Pour étayer sa conclusion, le Dr Tutt a cité plusieurs données, notamment une analyse récente du M.D. Anderson Cancer Center, à Houston, au Texas, dont l’objectif était de comparer les résultats d’une chimiothérapie néoadjuvante chez 255 patientes porteuses d’une tumeur mammaire triplement négative et chez 863 patientes porteuses d’une tumeur exprimant au moins un type de récepteurs (Liedtke et al. J Clin Oncol 2008; 26:1275-81). Après trois ans de suivi, le taux de survie était moins élevé chez les femmes porteuses d’une tumeur résiduelle triplement négative que chez les femmes porteuses d’une tumeur résiduelle exprimant des récepteurs (68 % vs 88 %; p=0,0001); par contre, toujours après trois ans de suivi, les taux de survie étaient comparables chez les femmes qui étaient parvenues à une RC histopathologique sous chimiothérapie (94 % vs 98 %; p=0,24).
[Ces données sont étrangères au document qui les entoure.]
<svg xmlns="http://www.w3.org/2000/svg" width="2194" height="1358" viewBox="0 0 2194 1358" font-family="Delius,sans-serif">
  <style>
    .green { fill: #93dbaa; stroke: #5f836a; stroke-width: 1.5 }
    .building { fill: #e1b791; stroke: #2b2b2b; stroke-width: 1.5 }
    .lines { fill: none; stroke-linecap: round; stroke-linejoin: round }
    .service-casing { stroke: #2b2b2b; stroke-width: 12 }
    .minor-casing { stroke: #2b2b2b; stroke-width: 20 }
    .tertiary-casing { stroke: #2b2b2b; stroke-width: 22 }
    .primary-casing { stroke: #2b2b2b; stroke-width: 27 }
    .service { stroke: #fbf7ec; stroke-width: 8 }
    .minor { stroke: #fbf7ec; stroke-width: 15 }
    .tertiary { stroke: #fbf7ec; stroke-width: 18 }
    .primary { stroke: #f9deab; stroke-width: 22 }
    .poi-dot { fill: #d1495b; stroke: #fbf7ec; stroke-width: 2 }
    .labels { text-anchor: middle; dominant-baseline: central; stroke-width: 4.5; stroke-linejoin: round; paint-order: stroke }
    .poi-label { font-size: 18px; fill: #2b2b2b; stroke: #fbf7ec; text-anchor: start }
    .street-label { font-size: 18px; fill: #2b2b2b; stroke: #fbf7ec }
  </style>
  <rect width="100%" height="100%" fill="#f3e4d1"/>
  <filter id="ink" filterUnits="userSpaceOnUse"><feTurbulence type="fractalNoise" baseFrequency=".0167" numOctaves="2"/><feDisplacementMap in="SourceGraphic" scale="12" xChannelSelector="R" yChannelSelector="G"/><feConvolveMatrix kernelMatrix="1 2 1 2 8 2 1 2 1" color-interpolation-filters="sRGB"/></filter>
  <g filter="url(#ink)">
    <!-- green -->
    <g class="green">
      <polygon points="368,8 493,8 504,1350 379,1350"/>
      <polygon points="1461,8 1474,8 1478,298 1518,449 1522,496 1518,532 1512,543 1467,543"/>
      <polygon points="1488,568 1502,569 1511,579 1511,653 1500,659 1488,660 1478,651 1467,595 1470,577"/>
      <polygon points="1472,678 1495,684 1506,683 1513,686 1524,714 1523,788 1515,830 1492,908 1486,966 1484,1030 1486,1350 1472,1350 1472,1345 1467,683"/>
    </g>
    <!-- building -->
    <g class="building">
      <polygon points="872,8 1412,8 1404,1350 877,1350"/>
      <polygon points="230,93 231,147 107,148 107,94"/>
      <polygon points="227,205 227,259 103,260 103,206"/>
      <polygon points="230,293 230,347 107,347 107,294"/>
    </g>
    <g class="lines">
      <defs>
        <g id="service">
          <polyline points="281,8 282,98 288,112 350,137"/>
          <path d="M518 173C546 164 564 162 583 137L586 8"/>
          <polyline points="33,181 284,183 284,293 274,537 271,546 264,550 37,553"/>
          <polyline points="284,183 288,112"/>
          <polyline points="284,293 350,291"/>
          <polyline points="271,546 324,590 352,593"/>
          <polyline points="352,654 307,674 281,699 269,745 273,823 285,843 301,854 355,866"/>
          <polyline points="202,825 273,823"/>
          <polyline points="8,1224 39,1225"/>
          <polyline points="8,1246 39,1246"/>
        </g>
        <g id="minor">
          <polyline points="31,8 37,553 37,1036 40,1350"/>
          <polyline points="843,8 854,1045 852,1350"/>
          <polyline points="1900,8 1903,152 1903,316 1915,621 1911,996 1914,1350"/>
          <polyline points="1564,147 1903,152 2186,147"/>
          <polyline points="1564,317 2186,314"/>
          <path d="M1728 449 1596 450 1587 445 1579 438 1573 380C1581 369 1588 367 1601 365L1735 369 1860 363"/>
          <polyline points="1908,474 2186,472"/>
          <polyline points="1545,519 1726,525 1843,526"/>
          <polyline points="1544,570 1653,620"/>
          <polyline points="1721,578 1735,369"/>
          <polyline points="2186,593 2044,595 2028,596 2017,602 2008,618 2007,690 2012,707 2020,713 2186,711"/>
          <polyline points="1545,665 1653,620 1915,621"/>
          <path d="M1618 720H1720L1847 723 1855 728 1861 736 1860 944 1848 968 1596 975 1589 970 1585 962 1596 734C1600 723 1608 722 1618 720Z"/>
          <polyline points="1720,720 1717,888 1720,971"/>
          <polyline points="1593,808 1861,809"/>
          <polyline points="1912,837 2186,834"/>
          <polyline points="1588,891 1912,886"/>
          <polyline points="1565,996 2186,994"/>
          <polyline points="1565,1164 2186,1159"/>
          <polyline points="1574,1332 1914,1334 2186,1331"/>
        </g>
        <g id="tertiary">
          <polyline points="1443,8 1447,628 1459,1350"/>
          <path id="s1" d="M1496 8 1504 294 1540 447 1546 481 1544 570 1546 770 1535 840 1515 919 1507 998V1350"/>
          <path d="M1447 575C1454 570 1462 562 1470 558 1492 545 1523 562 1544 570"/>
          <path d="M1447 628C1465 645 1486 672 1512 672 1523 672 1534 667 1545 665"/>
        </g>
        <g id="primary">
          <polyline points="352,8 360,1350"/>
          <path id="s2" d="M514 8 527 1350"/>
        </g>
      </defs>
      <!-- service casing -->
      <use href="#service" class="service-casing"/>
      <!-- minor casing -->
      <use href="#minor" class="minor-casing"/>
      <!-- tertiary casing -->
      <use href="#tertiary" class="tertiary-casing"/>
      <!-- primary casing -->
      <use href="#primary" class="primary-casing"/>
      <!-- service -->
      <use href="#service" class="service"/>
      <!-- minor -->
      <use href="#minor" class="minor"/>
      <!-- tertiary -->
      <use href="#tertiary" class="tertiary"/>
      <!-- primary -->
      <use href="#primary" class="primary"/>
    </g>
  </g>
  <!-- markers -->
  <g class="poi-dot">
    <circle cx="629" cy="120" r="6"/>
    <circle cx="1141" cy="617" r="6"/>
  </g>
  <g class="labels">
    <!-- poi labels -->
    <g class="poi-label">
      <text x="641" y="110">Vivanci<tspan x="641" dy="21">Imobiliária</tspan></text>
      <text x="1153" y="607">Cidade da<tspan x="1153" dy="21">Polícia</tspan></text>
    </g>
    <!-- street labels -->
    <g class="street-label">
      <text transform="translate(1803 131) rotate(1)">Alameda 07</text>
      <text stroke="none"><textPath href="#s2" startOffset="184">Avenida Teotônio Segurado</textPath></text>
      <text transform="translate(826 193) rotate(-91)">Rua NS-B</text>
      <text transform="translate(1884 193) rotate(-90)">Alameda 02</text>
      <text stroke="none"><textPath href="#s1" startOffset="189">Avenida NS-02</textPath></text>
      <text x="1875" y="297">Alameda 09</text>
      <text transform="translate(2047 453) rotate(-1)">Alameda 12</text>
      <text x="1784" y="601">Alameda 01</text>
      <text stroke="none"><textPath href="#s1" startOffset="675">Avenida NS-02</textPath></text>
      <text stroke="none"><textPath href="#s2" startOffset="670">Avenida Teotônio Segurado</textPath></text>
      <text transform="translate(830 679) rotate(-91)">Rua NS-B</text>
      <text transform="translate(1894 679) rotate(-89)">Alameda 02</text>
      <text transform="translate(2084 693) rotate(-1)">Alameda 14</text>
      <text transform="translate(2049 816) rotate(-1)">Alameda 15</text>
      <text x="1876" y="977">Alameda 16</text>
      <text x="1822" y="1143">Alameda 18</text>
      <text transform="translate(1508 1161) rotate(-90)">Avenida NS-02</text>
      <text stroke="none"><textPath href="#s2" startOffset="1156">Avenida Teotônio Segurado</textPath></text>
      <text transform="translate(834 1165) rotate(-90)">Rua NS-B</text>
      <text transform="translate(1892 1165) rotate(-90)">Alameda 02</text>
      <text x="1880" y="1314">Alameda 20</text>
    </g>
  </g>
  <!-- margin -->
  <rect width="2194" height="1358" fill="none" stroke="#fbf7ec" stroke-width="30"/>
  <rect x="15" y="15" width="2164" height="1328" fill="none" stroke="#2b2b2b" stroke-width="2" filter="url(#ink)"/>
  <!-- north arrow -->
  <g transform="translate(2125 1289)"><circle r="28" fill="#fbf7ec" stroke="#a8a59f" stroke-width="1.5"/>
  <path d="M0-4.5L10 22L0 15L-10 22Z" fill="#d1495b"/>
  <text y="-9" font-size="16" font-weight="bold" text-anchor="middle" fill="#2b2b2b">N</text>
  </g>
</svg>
Parmi les femmes porteuses d’une tumeur résiduelle, il n’a pas été déterminé si celles dont la tumeur n’exprimait aucun récepteur avaient reçu un traitement optimal pendant la période de collecte des données (1985 à 2004). Certes, les agents ciblés n’étaient pas monnaie courante les premières années, mais les patientes atteintes d’un cancer avancé sont tout de même nombreuses à avoir reçu des agents ciblés dans le cadre d’études cliniques, sans égard au statut des récepteurs. Bien que la tendance actuelle soit de confirmer la présence de cibles pertinentes avant d’amorcer un traitement ciblé, il n’existe pas encore de recommandations formelles quant à l’utilisation des agents chimiothérapeutiques, comme les anthracyclines, dans le traitement d’un cancer triplement négatif même si ces agents sont très actifs, quel que soit le sous-type de la tumeur.

«Le traitement d’entretien est une bonne option pour la quasi-totalité des patientes pour autant que les traitements efficaces soient dotés d’un profil de toxicité acceptable», conclut le Dr Alba, dont les remarques valent pour tous les cancers avancés, sans égard à la présence ou à l’absence des trois types de récepteurs. «J’estime que la DLP répond à ces critères.»

Résumé

Une étude de phase III a révélé que l’administration de six cycles de DLP comme traitement d’entretien prolonge significativement l’ISP et qu’elle se traduit par un gain de survie chez les femmes atteintes d’un cancer du sein métastatique qui ont déjà reçu une anthracycline et un taxane. Le syndrome palmo-plantaire (incidence de 4 %) est le seul signe de toxicité de grade 3 digne de mention qu’on a observé plus souvent dans le groupe DLP. L’activité et la tolérabilité de la DLP sont rassurantes quand on souhaite prolonger la survie d’une patiente atteinte d’un cancer du sein métastatique, mais elles le sont probablement tout autant pour les patientes atteintes d’autres types de cancer du sein qui ne répondent qu’aux chimiothérapies, comme les cancers triplement négatifs.